During that difficult period in her life, she recalls standing in her family plantation in Tuanai, crying out to her parents and her ancestors for help.

And the ancestors “responded.”

Floris had inadvertently arrived at the solution to her pain – she was standing on it.

Floris in her plantation. Photo by Denisa Manaskova.

“I was in the plantation and I saw all the trees,” she reminiscences;

 “In some fantastic way, it felt like they were cheering me on, supporting me, encouraging me…I wanted to feel alive again;

“This land is flowing through my blood, the soil, the sweat of this land;

“All of the hard work that has gone before through my ancestors is here and I wanted to make something of that… that’s how I found cacao.”

Making koko Samoa. Ms Sunshine Farms host koko and kofe retreats for tourists and local alike.

(Supplied material):
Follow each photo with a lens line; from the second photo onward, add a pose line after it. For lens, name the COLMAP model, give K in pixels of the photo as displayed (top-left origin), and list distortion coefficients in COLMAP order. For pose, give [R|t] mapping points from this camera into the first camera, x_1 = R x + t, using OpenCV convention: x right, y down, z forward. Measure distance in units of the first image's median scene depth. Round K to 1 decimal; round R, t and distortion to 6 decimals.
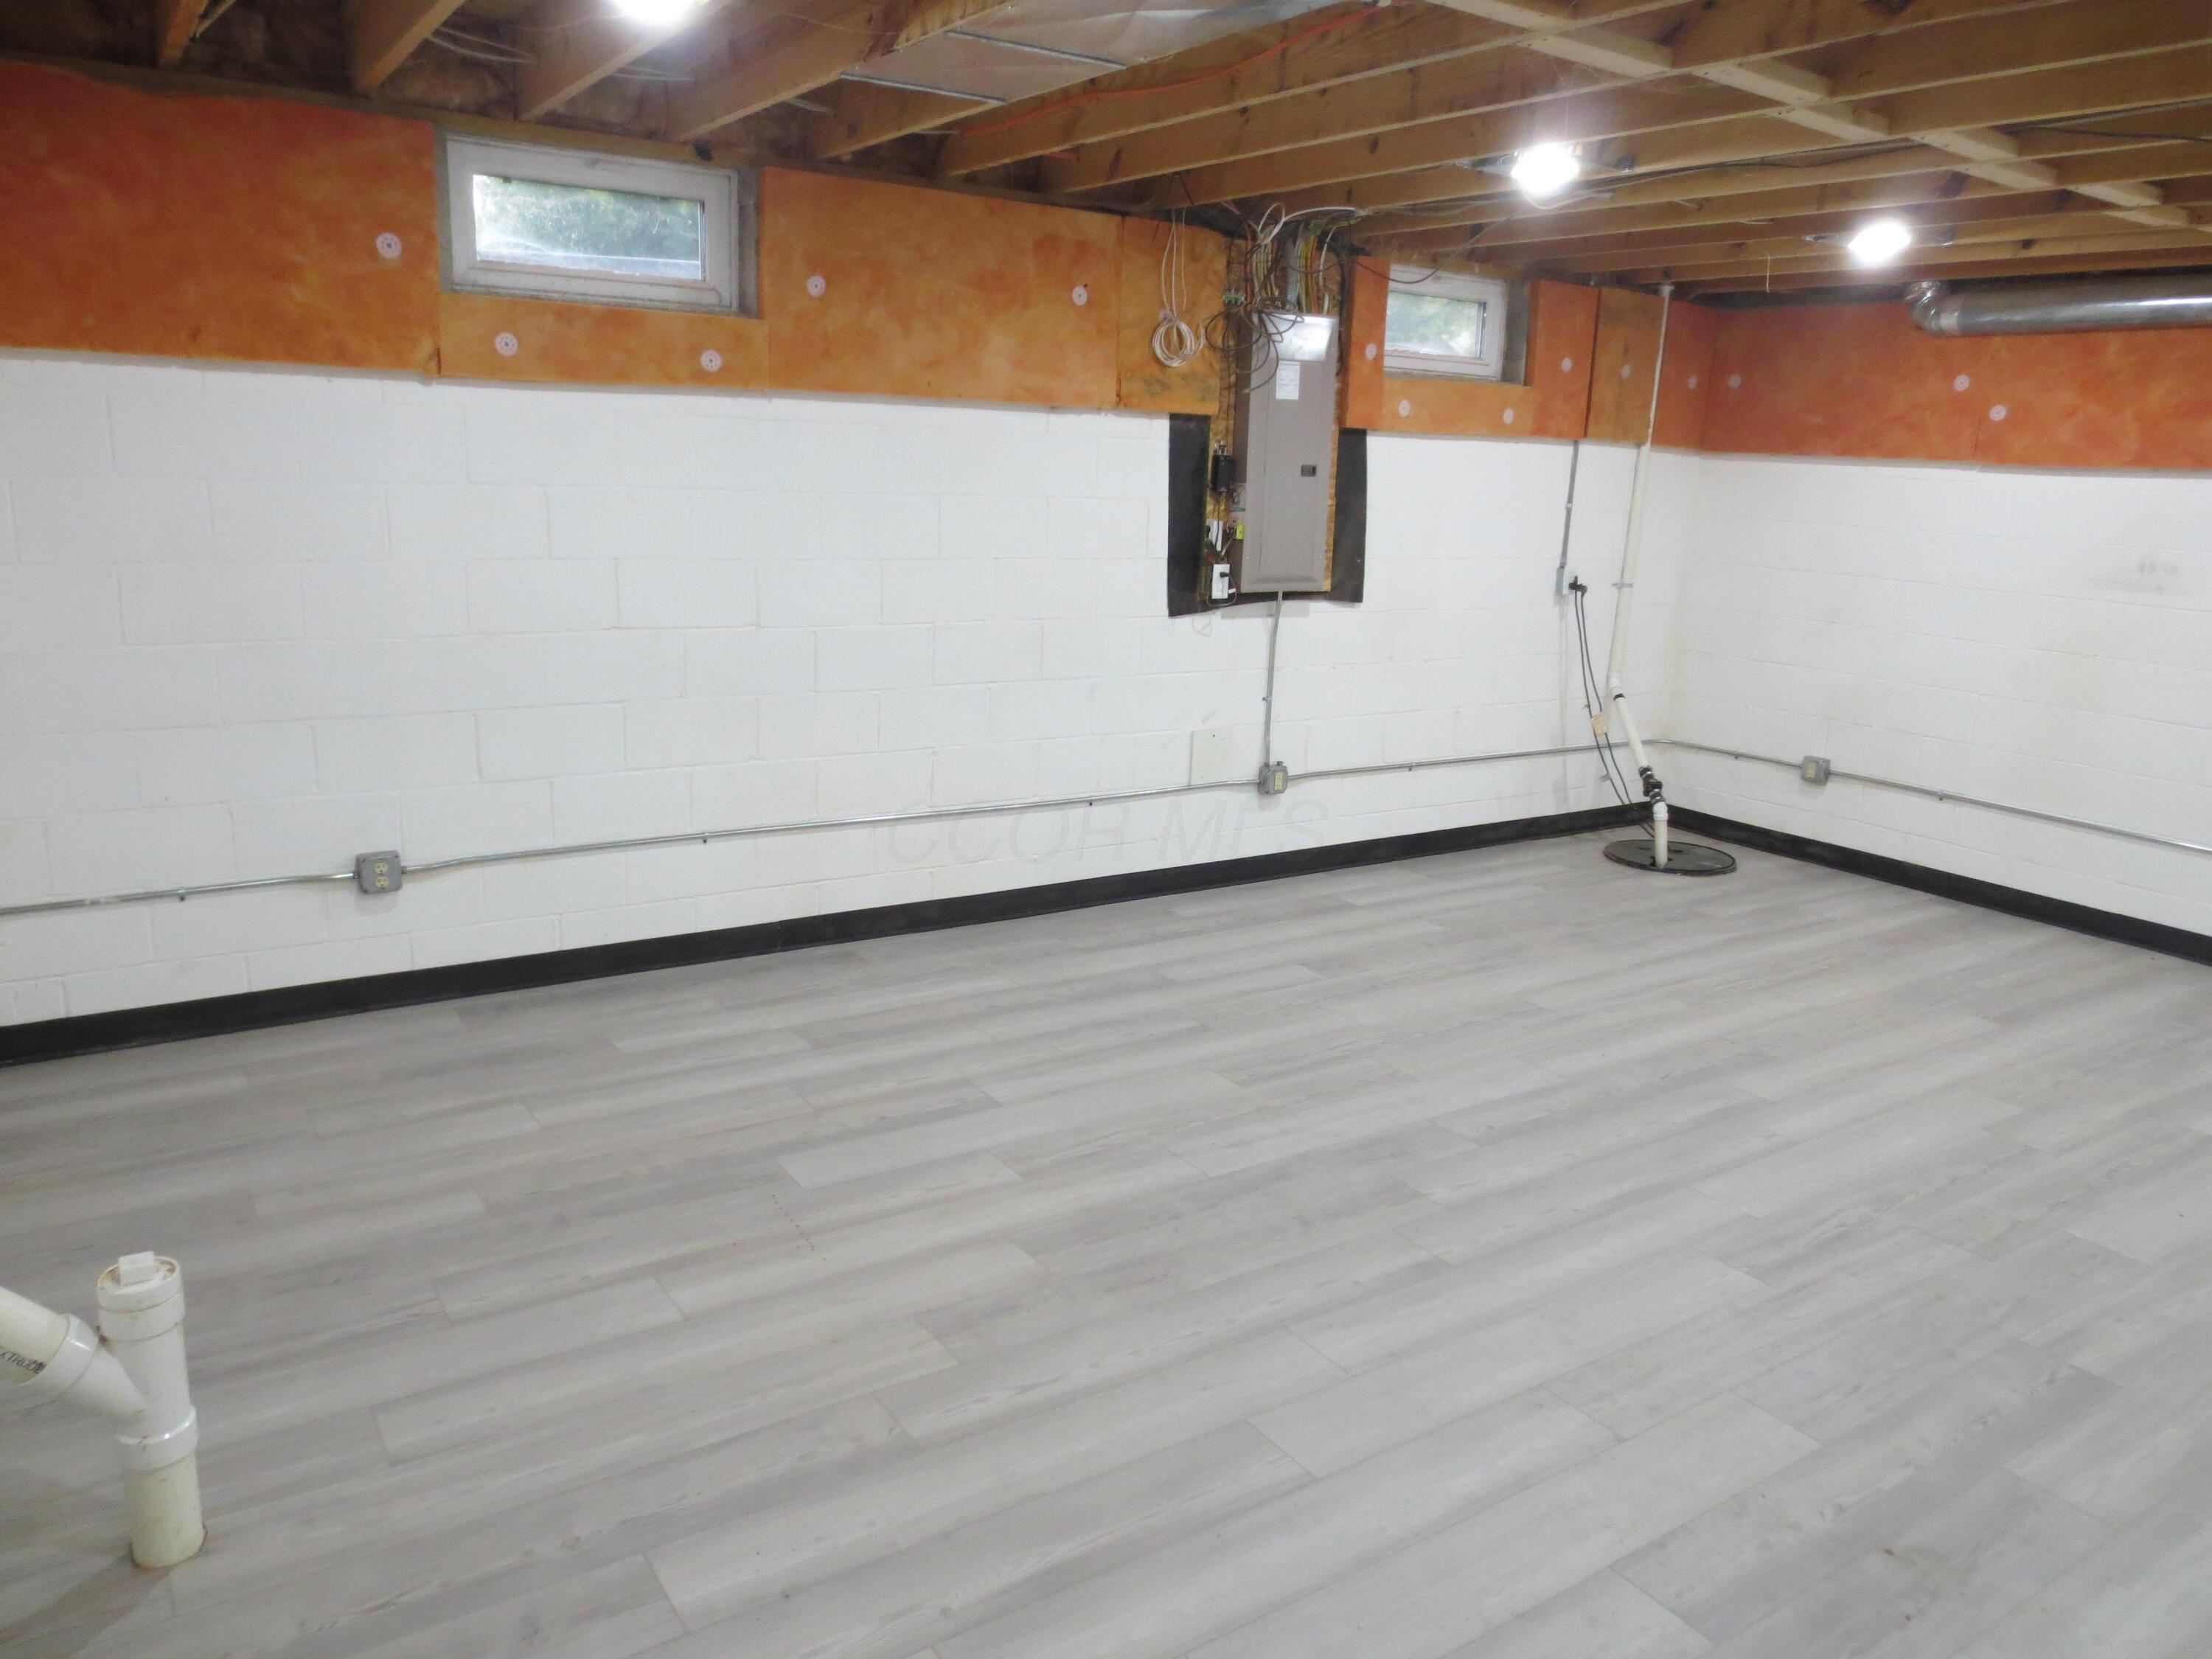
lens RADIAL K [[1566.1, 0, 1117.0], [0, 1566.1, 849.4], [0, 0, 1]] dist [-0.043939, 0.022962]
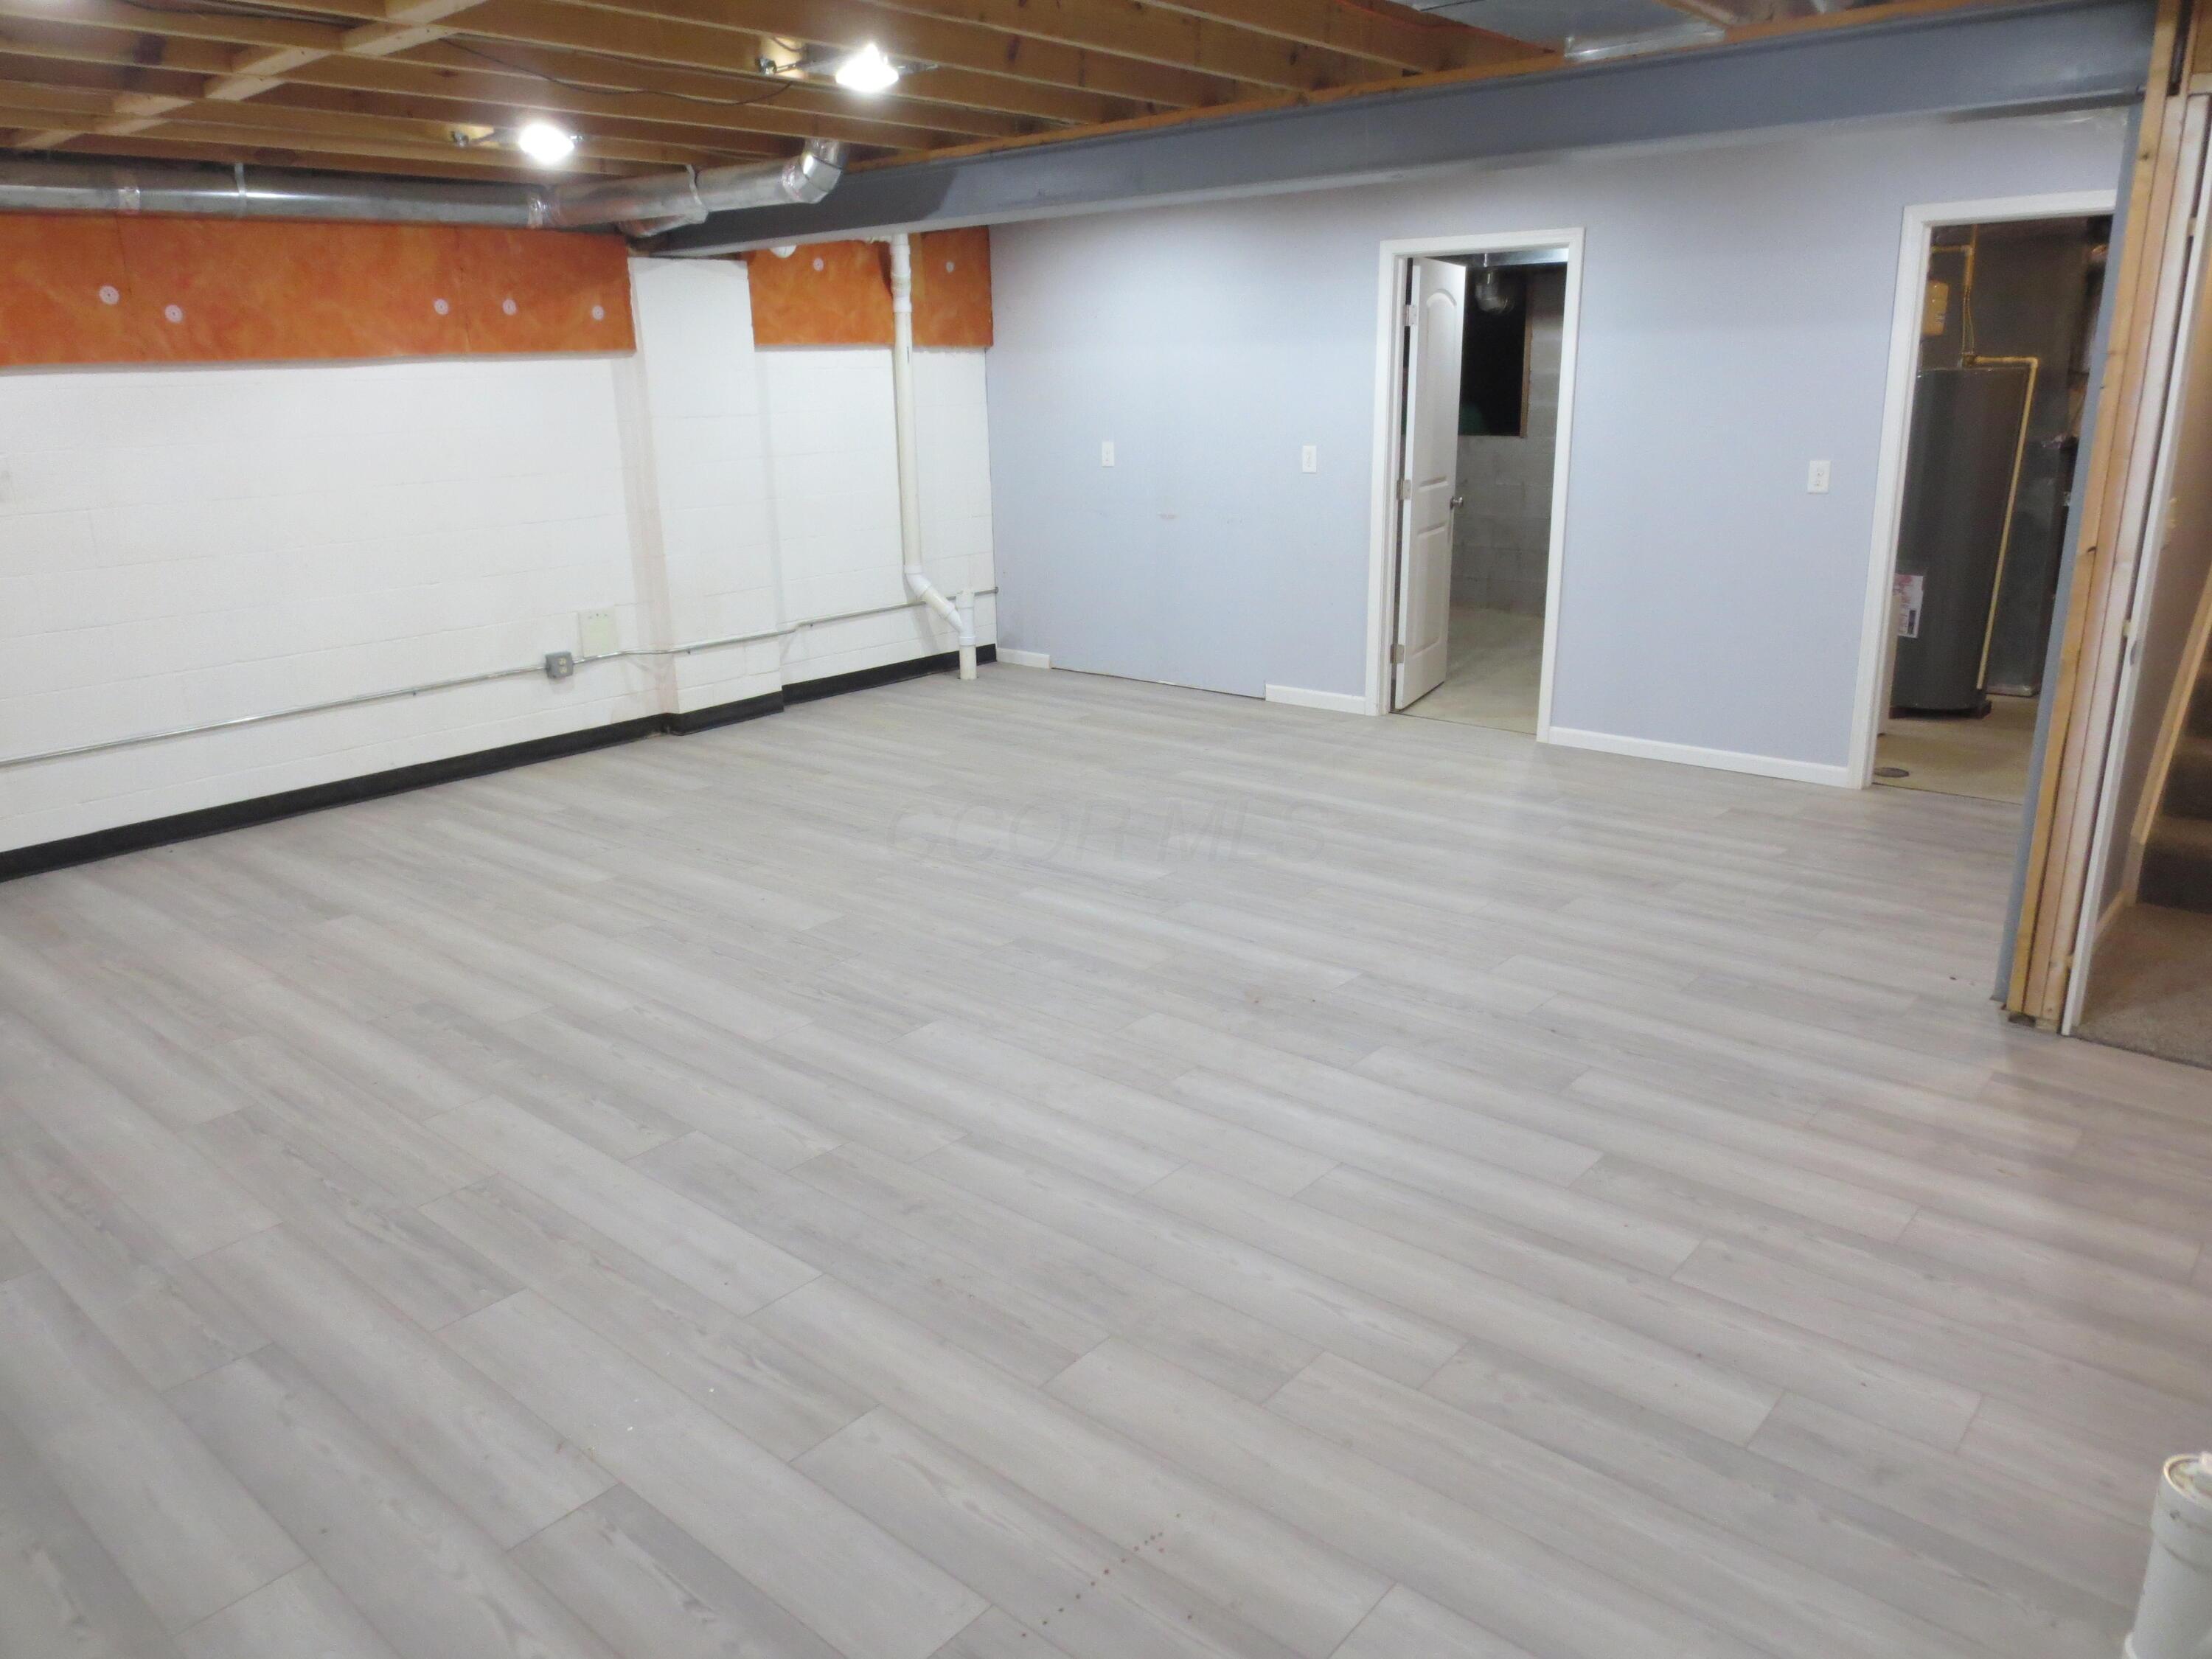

(Problems and tasks):
A - From the cacao plantation text, reproduce the part that opens with the words containing "Floris had inadvertently" and closes with "and local alike.".
B - Decide whether each statement agrees with the cacao plantation text. Answer yes or no and quote the words that settle it.
(i) Floris's family plantation is in Tuanai.
(ii) In the plantation, the trees seemed to Floris to be discouraging her.
(iii) Ms Sunshine Farms hosts its koko and kofe retreats only for locals.

(Answers for the tasks):
A -
Floris had inadvertently arrived at the solution to her pain – she was standing on it.

Floris in her plantation. Photo by Denisa Manaskova.

“I was in the plantation and I saw all the trees,” she reminiscences;

 “In some fantastic way, it felt like they were cheering me on, supporting me, encouraging me…I wanted to feel alive again;

“This land is flowing through my blood, the soil, the sweat of this land;

“All of the hard work that has gone before through my ancestors is here and I wanted to make something of that… that’s how I found cacao.”

Making koko Samoa. Ms Sunshine Farms host koko and kofe retreats for tourists and local alike.

B -
(i) Yes: "standing in her family plantation in Tuanai"
(ii) No: "it felt like they were cheering me on, supporting me, encouraging me"
(iii) No: "host koko and kofe retreats for tourists and local alike"